Faith Statements

On Fresh Air, Terri Gross recently interviewed Michael Farris of Patrick Henry College. PHC make each of their faculty sign a faith statement. I don’t have a lot of problem with that faith statement in general. I do wish they would add “inerrant in all its teaching.” No one does, though. I just have a problem with faith statements in general. I was unable to volunteer with Prison Fellowship in MS because I couldn’t sign one, over the inerrancy issue.

I believe the Bible is the only infallible guide to faith and life, and I believe it is inerrant in all it teaches. However, I can’t accept that the mustard seed is the smallest seed, for example, because others have been found since that are smaller. Does it change Jesus’s teaching? Not one bit. Inerrancy isn’t a very useful word. Of course God is right, but do I understand his meaning?

Likewise they focus exclusively on only one of the four established doctrines of the Atonement, substitutionary. I agree with that view, but I don’t think it’s all there is too it. It was much to wonderful to be contained by that vessel alone. I would need a faith statement that developed Atonement more fully.

In general, I think faith statements are problematic for several reasons. First, those without integrity and those who view them as just a hoop to jump through or a formality or expediency would sign one any way to get the job, regardless of whether or not they even bothered to read it. It wouldn’t even slow down someone who wanted the job to subvert the institution. The only people who might not sign one are principled people who disagree in some small way with something not essential. These might be the very people one needs to be hiring, especially at an institution of higher learning.

I do think Christian organizations, institutions and churches need to ensure that sound doctrine and Biblical principles are upheld and maintained, but creedal orthodoxy should be sufficient. Making the holes in the sieve too small is reactionary, and this is my second problem with faith statements. They are often a reaction to societies which no longer reflect their once Christian roots, and I think we can’t be reactionary.

The first century church was founded in a hostile environment, amongst people who had just had Jesus killed and who were not receptive to His teachings, teachings which both the Jewish and Roman governments feared were subversive. God never promised us a Christian government or a moral society. If we are defined in reaction to what’s not Christian we are being defined by the world and not by our mission in it. Our commission is not to create Heaven on earth.

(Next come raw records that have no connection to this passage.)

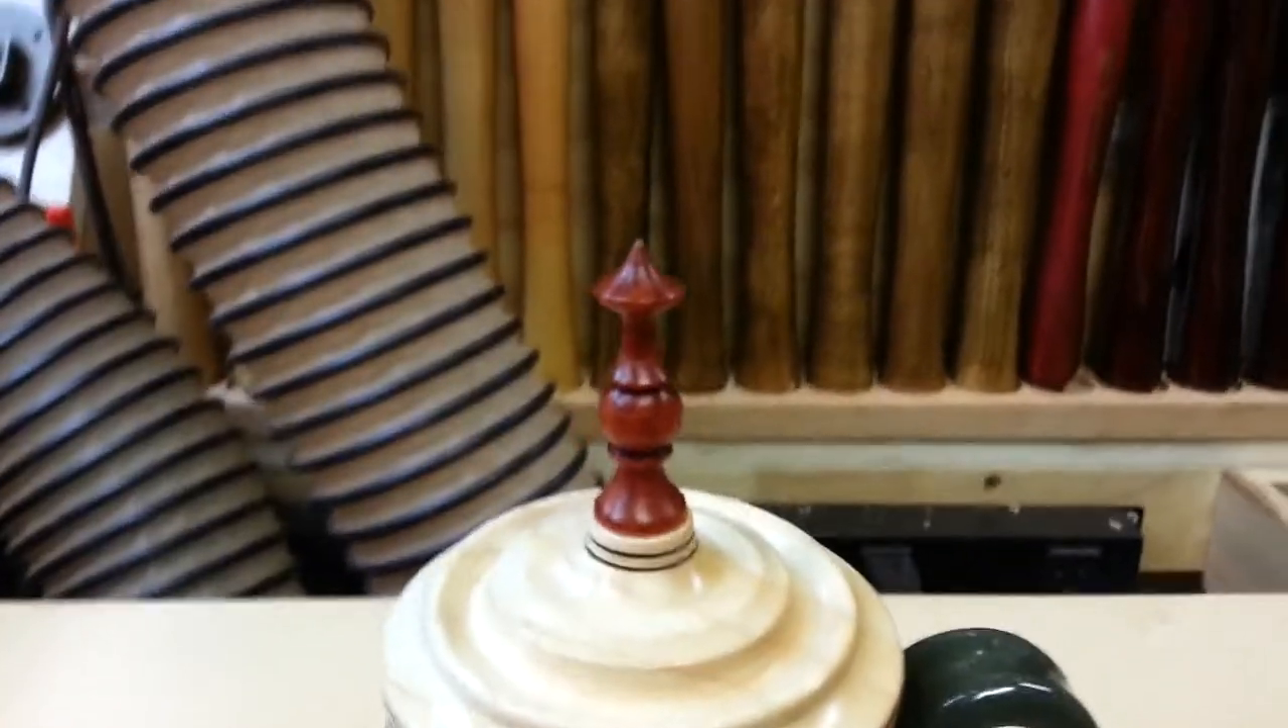The finial just sits right on top of the lid like that. And I will just now epoxy that in place.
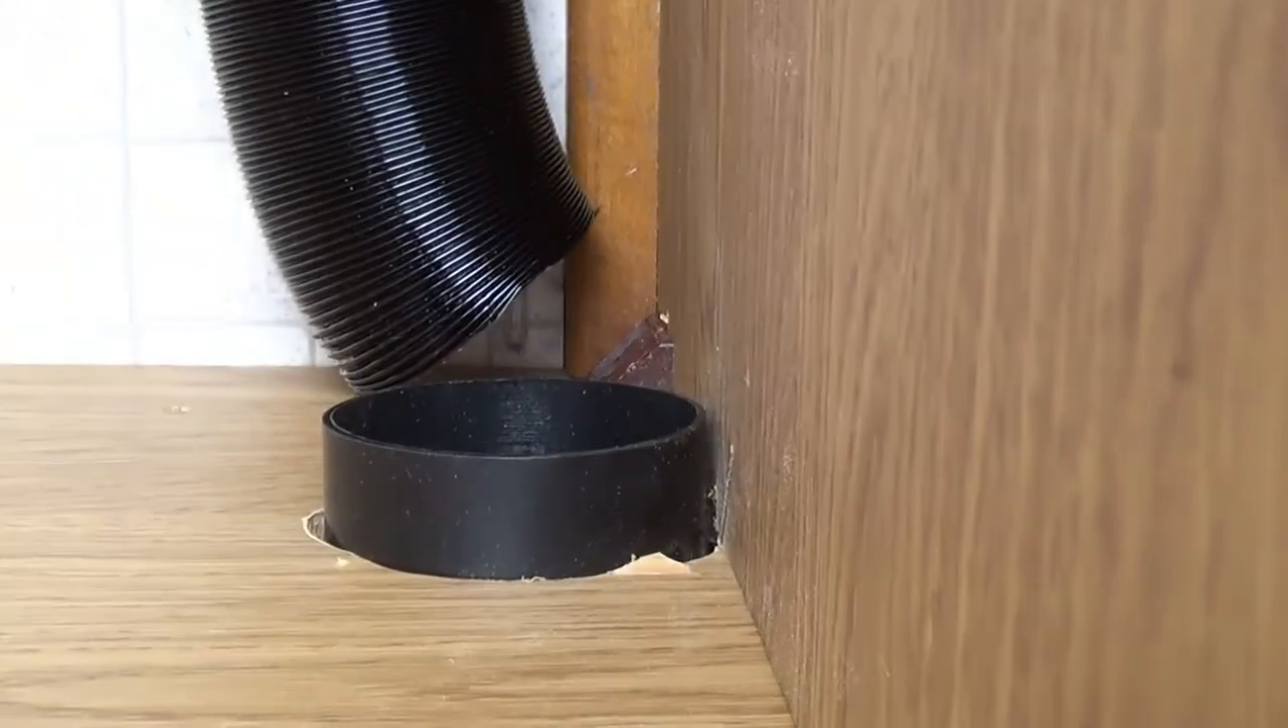I've drilled that actually too close to the bulkhead, I've not left myself any room to get the hose and the jubilee clip in.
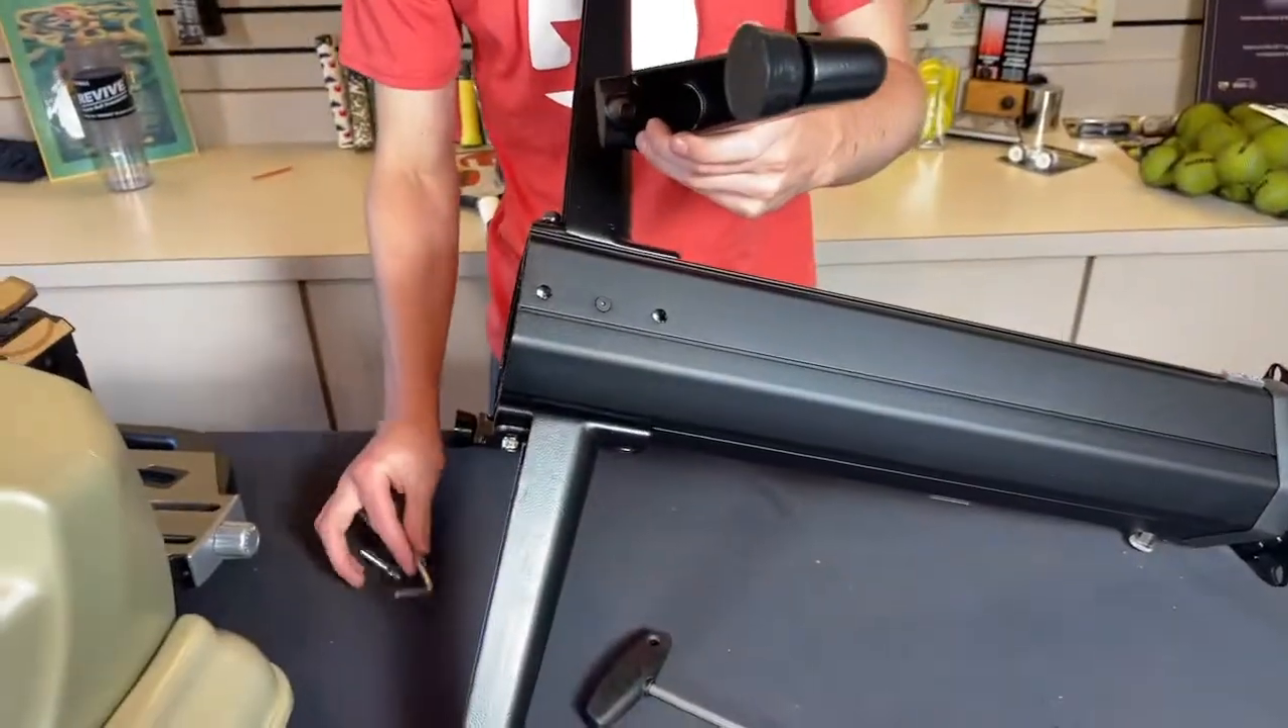I've started to put the base together here, but I'm going to show how to attach the last leg here.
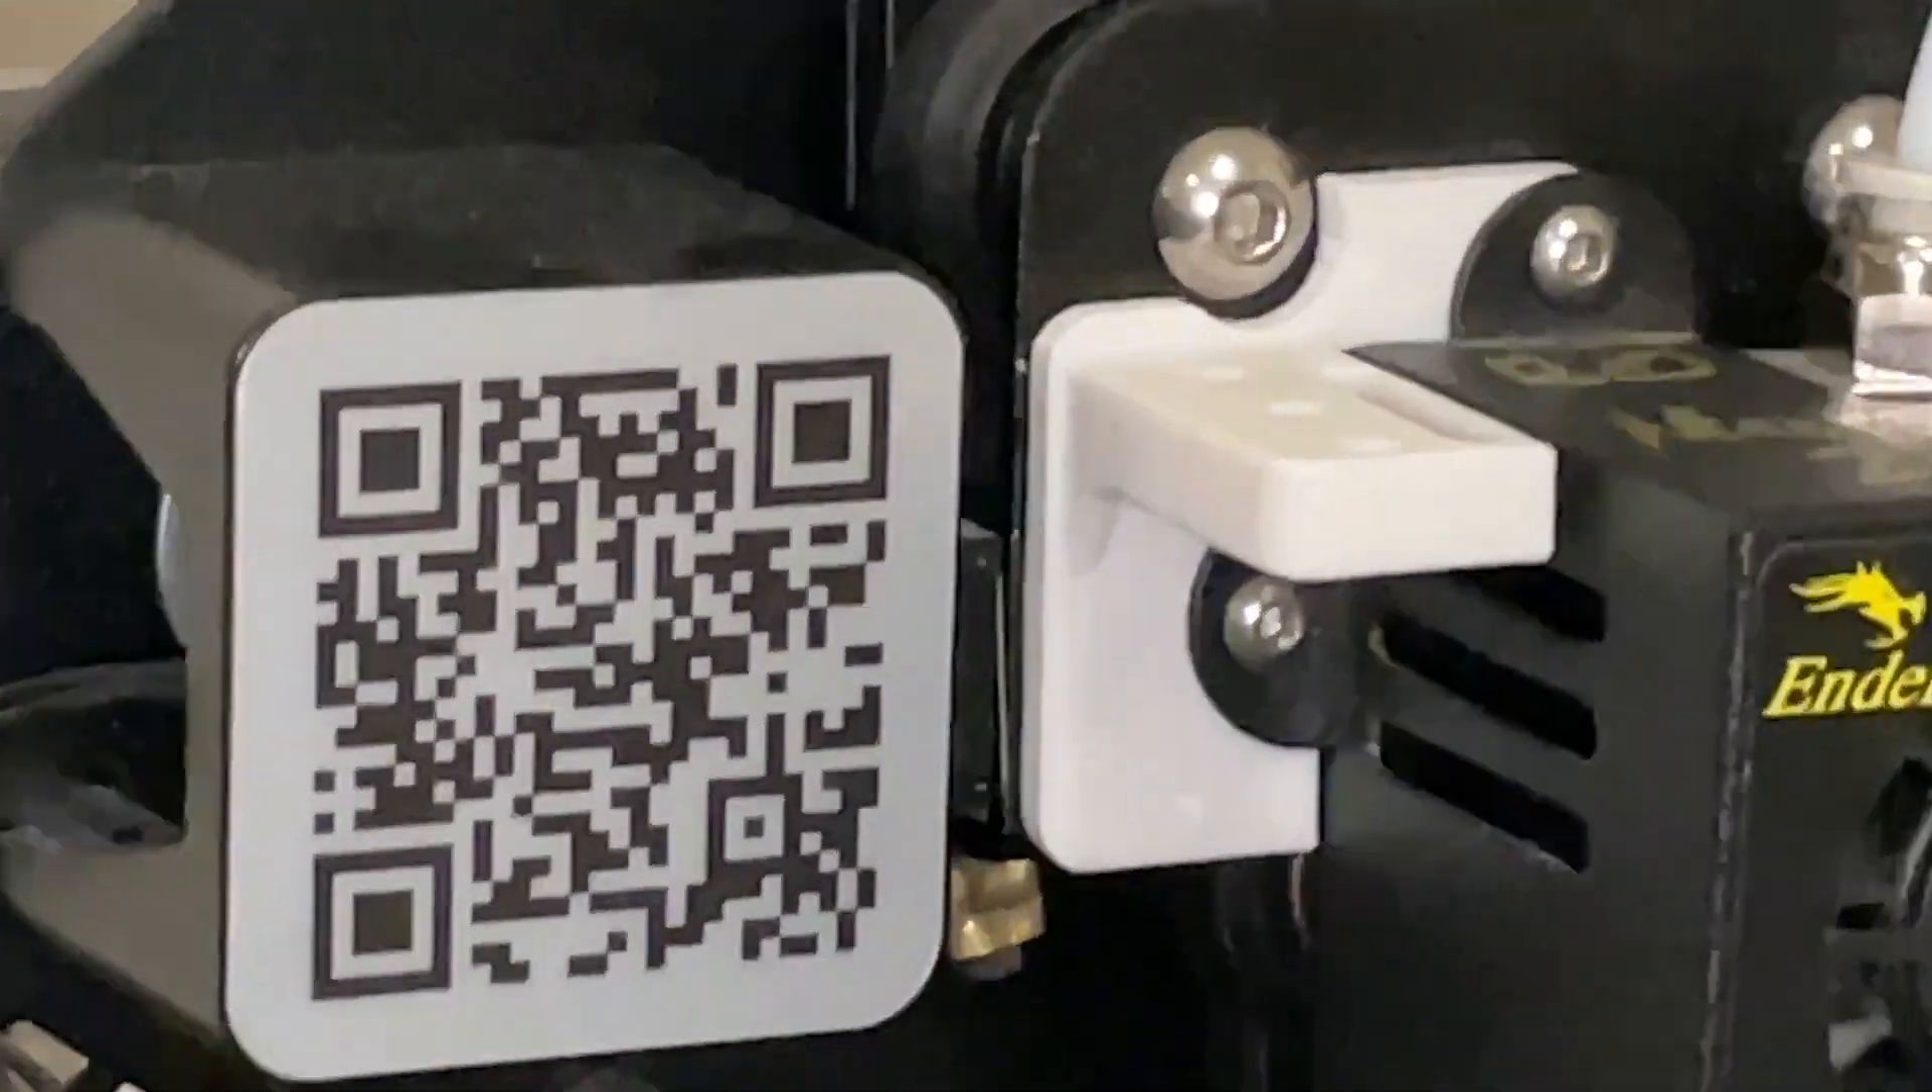Our bracket has been successfully installed into the print head.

You can’t close Pandora’s Box, and if the 21st Century church is to survive we have to learn how to live amidst radically different worldviews and with less sure foundations. I don’t mean the Church’s One Foundation, that never changes; rather, I am talking about the philosophical and historical foundations that have been used to secure Christianity’s primacy in the West.

In his essay “The Uncertainty of Science,” Feynman writes about how uncertainty and doubt are essential to science. I think it is as true for religion. One has to be willing to extrapolate into the unknown. He writes that “to solve any problem that has never been solved before, you have to leave the door to the unknown ajar. You have to admit the possibility that you do not have it exactly right.” This is my point about inerrancy. God has it exactly right, but do I? John Robinson, Puritan minister and pastor to the Pilgrim Fathers, said “the Lord had more truth and light yet to breake forth out of his holy Word” and I agree.

The freedoms that Patrick Henry College want to preserve include the freedom to doubt, which is essential in the process of “faith seeking understanding,” as Anselm put it, and to education. Faith statements that are too precise and inflexible, that go way beyond the clear, agreed upon core truths essential to Christianity (triune nature of God, bodily resurrection of Christ, need for Atonement, etc), and that don’t allow for Christians of good will to disagree are not productive, in my opinion.

I can’t help but wonder which comes first at PHC, a Biblical worldview or fidelity to the American founding? What happens when they conflict? I think the college is probably an excellent one, and I admire and share many of their goals, and it’s excellent that such a first rate center of learning was created specifically for home schooled Christian children, but I doubt I could sign their faith statement.